**Task goal**
Filter the listing below for "four" and report every line that has it.

**** Data records

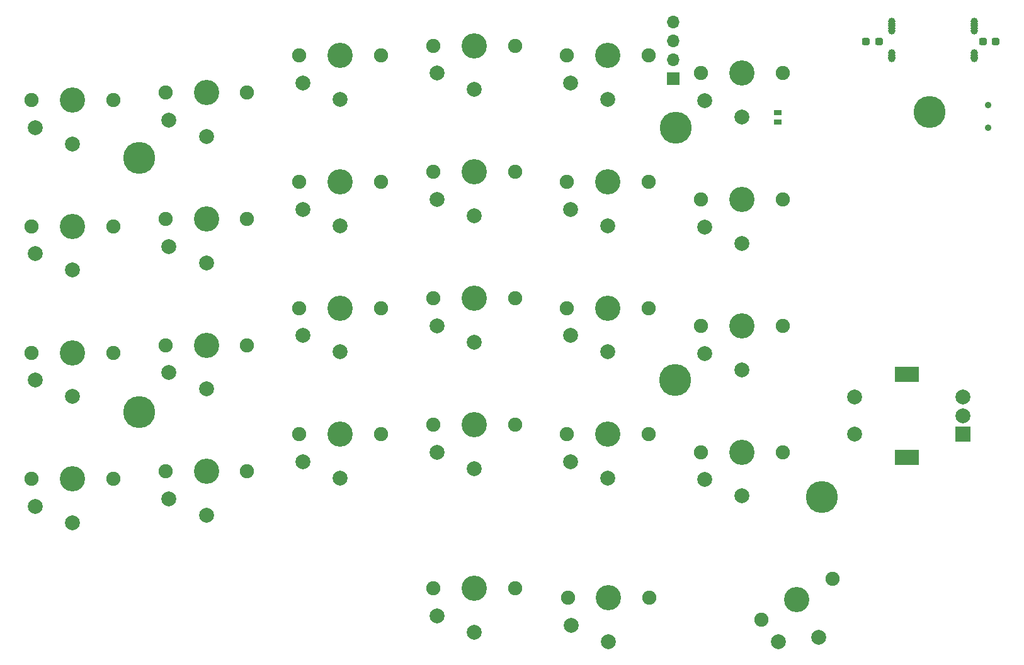
<source format=gts>
G04 #@! TF.GenerationSoftware,KiCad,Pcbnew,(5.99.0-8557-g8988e46ab1)*
G04 #@! TF.CreationDate,2021-02-20T09:48:14-07:00*
G04 #@! TF.ProjectId,BlueSof,426c7565-536f-4662-9e6b-696361645f70,rev?*
G04 #@! TF.SameCoordinates,PX85099e0PY51bada0*
G04 #@! TF.FileFunction,Soldermask,Top*
G04 #@! TF.FilePolarity,Negative*
%FSLAX46Y46*%
G04 Gerber Fmt 4.6, Leading zero omitted, Abs format (unit mm)*
G04 Created by KiCad (PCBNEW (5.99.0-8557-g8988e46ab1)) date 2021-02-20 09:48:14*
%MOMM*%
%LPD*%
G01*
G04 APERTURE LIST*
G04 Aperture macros list*
%AMRoundRect*
0 Rectangle with rounded corners*
0 $1 Rounding radius*
0 $2 $3 $4 $5 $6 $7 $8 $9 X,Y pos of 4 corners*
0 Add a 4 corners polygon primitive as box body*
4,1,4,$2,$3,$4,$5,$6,$7,$8,$9,$2,$3,0*
0 Add four circle primitives for the rounded corners*
1,1,$1+$1,$2,$3*
1,1,$1+$1,$4,$5*
1,1,$1+$1,$6,$7*
1,1,$1+$1,$8,$9*
0 Add four rect primitives between the rounded corners*
20,1,$1+$1,$2,$3,$4,$5,0*
20,1,$1+$1,$4,$5,$6,$7,0*
20,1,$1+$1,$6,$7,$8,$9,0*
20,1,$1+$1,$8,$9,$2,$3,0*%
G04 Aperture macros list end*
%ADD10C,1.900000*%
%ADD11C,3.400000*%
%ADD12C,2.000000*%
%ADD13R,1.700000X1.700000*%
%ADD14O,1.700000X1.700000*%
%ADD15RoundRect,0.237500X-0.287500X-0.237500X0.287500X-0.237500X0.287500X0.237500X-0.287500X0.237500X0*%
%ADD16R,2.000000X2.000000*%
%ADD17R,3.200000X2.000000*%
%ADD18C,1.000000*%
%ADD19R,1.000000X0.650000*%
%ADD20C,4.300000*%
%ADD21C,0.900000*%
G04 APERTURE END LIST*
D10*
X39873000Y31600000D03*
X50873000Y31600000D03*
D11*
X45373000Y31600000D03*
D12*
X40373000Y27900000D03*
X45373000Y25700000D03*
D10*
X21873000Y34000000D03*
D11*
X27373000Y34000000D03*
D10*
X32873000Y34000000D03*
D12*
X22373000Y30300000D03*
X27373000Y28100000D03*
D10*
X-3127000Y34000000D03*
D11*
X-8627000Y34000000D03*
D10*
X-14127000Y34000000D03*
D12*
X-13627000Y30300000D03*
X-8627000Y28100000D03*
D10*
X-21127000Y29000000D03*
D11*
X-26627000Y29000000D03*
D10*
X-32127000Y29000000D03*
D12*
X-31627000Y25300000D03*
X-26627000Y23100000D03*
D10*
X-50127000Y28000000D03*
D11*
X-44627000Y28000000D03*
D10*
X-39127000Y28000000D03*
D12*
X-49627000Y24300000D03*
X-44627000Y22100000D03*
D11*
X45373000Y14600000D03*
D10*
X39873000Y14600000D03*
X50873000Y14600000D03*
D12*
X40373000Y10900000D03*
X45373000Y8700000D03*
D11*
X27373000Y17000000D03*
D10*
X32873000Y17000000D03*
X21873000Y17000000D03*
D12*
X22373000Y13300000D03*
X27373000Y11100000D03*
D10*
X14873000Y18300000D03*
D11*
X9373000Y18300000D03*
D10*
X3873000Y18300000D03*
D12*
X4373000Y14600000D03*
X9373000Y12400000D03*
D11*
X-8627000Y17000000D03*
D10*
X-14127000Y17000000D03*
X-3127000Y17000000D03*
D12*
X-13627000Y13300000D03*
X-8627000Y11100000D03*
D10*
X-39127000Y11000000D03*
D11*
X-44627000Y11000000D03*
D10*
X-50127000Y11000000D03*
D12*
X-49627000Y7300000D03*
X-44627000Y5100000D03*
D10*
X21873000Y0D03*
X32873000Y0D03*
D11*
X27373000Y0D03*
D12*
X22373000Y-3700000D03*
X27373000Y-5900000D03*
D11*
X9373000Y1300000D03*
D10*
X3873000Y1300000D03*
X14873000Y1300000D03*
D12*
X4373000Y-2400000D03*
X9373000Y-4600000D03*
D10*
X-3127000Y0D03*
X-14127000Y0D03*
D11*
X-8627000Y0D03*
D12*
X-13627000Y-3700000D03*
X-8627000Y-5900000D03*
D10*
X-21127000Y-5000000D03*
D11*
X-26627000Y-5000000D03*
D10*
X-32127000Y-5000000D03*
D12*
X-31627000Y-8700000D03*
X-26627000Y-10900000D03*
D10*
X39873000Y-19400000D03*
X50873000Y-19400000D03*
D11*
X45373000Y-19400000D03*
D12*
X40373000Y-23100000D03*
X45373000Y-25300000D03*
D10*
X3873000Y-15700000D03*
D11*
X9373000Y-15700000D03*
D10*
X14873000Y-15700000D03*
D12*
X4373000Y-19400000D03*
X9373000Y-21600000D03*
D11*
X-8627000Y-17000000D03*
D10*
X-14127000Y-17000000D03*
X-3127000Y-17000000D03*
D12*
X-13627000Y-20700000D03*
X-8627000Y-22900000D03*
D10*
X-21127000Y-22000000D03*
D11*
X-26627000Y-22000000D03*
D10*
X-32127000Y-22000000D03*
D12*
X-31627000Y-25700000D03*
X-26627000Y-27900000D03*
D10*
X-39127000Y-23000000D03*
X-50127000Y-23000000D03*
D11*
X-44627000Y-23000000D03*
D12*
X-49627000Y-26700000D03*
X-44627000Y-28900000D03*
D10*
X39873000Y-2400000D03*
D11*
X45373000Y-2400000D03*
D10*
X50873000Y-2400000D03*
D12*
X40373000Y-6100000D03*
X45373000Y-8300000D03*
D11*
X-26627000Y12000000D03*
D10*
X-32127000Y12000000D03*
X-21127000Y12000000D03*
D12*
X-31627000Y8300000D03*
X-26627000Y6100000D03*
D10*
X-39127000Y-6000000D03*
X-50127000Y-6000000D03*
D11*
X-44627000Y-6000000D03*
D12*
X-49627000Y-9700000D03*
X-44627000Y-11900000D03*
D10*
X3873000Y-37700000D03*
D11*
X9373000Y-37700000D03*
D10*
X14873000Y-37700000D03*
D12*
X4373000Y-41400000D03*
X9373000Y-43600000D03*
D10*
X3873000Y35300000D03*
D11*
X9373000Y35300000D03*
D10*
X14873000Y35300000D03*
D12*
X4373000Y31600000D03*
X9373000Y29400000D03*
D10*
X32873000Y-17000000D03*
X21873000Y-17000000D03*
D11*
X27373000Y-17000000D03*
D12*
X22373000Y-20700000D03*
X27373000Y-22900000D03*
D13*
X36173000Y30900000D03*
D14*
X36173000Y33440000D03*
X36173000Y35980000D03*
X36173000Y38520000D03*
D15*
X77773000Y35875000D03*
X79523000Y35875000D03*
D10*
X57536140Y-36450000D03*
X48009860Y-41950000D03*
D11*
X52773000Y-39200000D03*
D12*
X50292873Y-44904294D03*
X55723000Y-44309550D03*
D15*
X62073000Y35900000D03*
X63823000Y35900000D03*
D16*
X75073000Y-17000000D03*
D12*
X75073000Y-12000000D03*
X75073000Y-14500000D03*
D17*
X67573000Y-20100000D03*
X67573000Y-8900000D03*
D12*
X60573000Y-12000000D03*
X60573000Y-17000000D03*
D10*
X32973000Y-39000000D03*
D11*
X27473000Y-39000000D03*
D10*
X21973000Y-39000000D03*
D12*
X22473000Y-42700000D03*
X27473000Y-44900000D03*
D18*
X65497700Y37319900D03*
X76648300Y37332600D03*
X65497400Y34306000D03*
X76648300Y33789300D03*
X76648000Y33544000D03*
X65498000Y38539100D03*
X76648300Y37967600D03*
X65497400Y34043300D03*
X76648000Y34306000D03*
X65497700Y38259700D03*
X65497700Y33789300D03*
X76648600Y38551800D03*
X65497400Y33544000D03*
X76648300Y38272400D03*
X76648000Y34043300D03*
X76648300Y37624700D03*
X65497700Y37954900D03*
X65497700Y37612000D03*
D19*
X50171045Y25032000D03*
X50171045Y26302000D03*
D20*
X-35627000Y20175000D03*
X70648000Y26400000D03*
X36473000Y24275000D03*
X36373000Y-9725000D03*
X56148000Y-25400000D03*
X-35627000Y-14025000D03*
D21*
X78498000Y24300000D03*
X78498000Y27300000D03*
M02*

</source>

********

**Answer section**
0 Add four circle primitives for the rounded corners*
0 Add four rect primitives between the rounded corners*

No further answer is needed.